Dana White Discusses Jon Jones’ Impromptu Promotion at UFC 126

Written by Tom Ngo
February 6th, 2011

UFC President Dana White

After witnessing countless MMA cards get stung by the injury bug last year, UFC president Dana White has become an expert at adjusting on the fly. During Saturday’s UFC 126 post-fight press conference, White revealed how he determined budding superstar Jon Jones earned next dibs at Mauricio “Shogun” Rua’s light heavyweight title.

“I don’t know if you saw, but earlier we told Shogun that, ‘Listen, if this kid wins, we want to put him in there for the fight [with you at UFC 128],'” White said of his conversation with the Brazilian. “We talked for a while about it.

“Right before Jones and [Ryan] Bader came out, him and his team accepted the fight.”

The decision not only presented the 23-year-old with the chance of a lifetime, but perhaps more importantly, the opportunity to fulfill the G.O.A.T. destiny the tarot cards predicted many moons ago. For obvious reasons, White has slow-played Jones’ skyrocketing career. “Bones” is special, perhaps a once-in-a-generation type of fighter.
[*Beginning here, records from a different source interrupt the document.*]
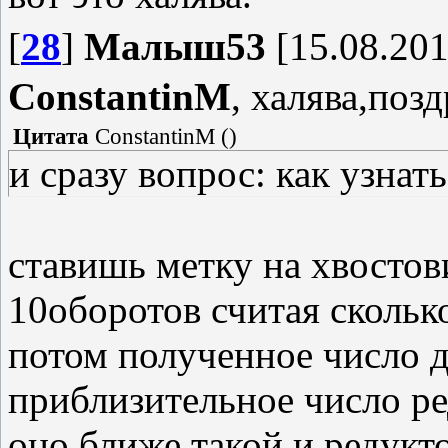
[
28
]
Малыш53
[15.08.201
ConstantinM
, халява,поз
Цитата
ConstantinM
(
)
и сразу вопрос: как узнат
ставишь метку на хвостов
10оборотов считая скольк
потом полученное число 
приблизительное число ре
оно ближе такой и редукт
Bader represented the toughest test Jones had taken through 13 professional bouts. The way the man-child manhandled “Darth” to hand him his first professional blemish reaffirmed White’s choice. However, it wasn’t because Jones knew what was at stake prior to entering the cage on Saturday night.

“This kid has enough pressure already,” White said of his tight-lipped plan. “He’s going into this big fight with Bader. You don’t want to sit there and go, ‘Hey, if you win this fight, how would you like to fight Shogun?”

“This whole thing just sort of played out. It literally played out beside the Octagon right before Bader and Jones walked out.”

Although Jones’ fate was predetermined with a win, Bader wouldn’t have been offered the five-round affair had he overcome his 2-to-1 underdog status. When asked what Plan B was if the long shot had shocked the world, MMA’s ultimate big boss admitted his options were limited to one.

“There was not [a back-up plan],” White admitted.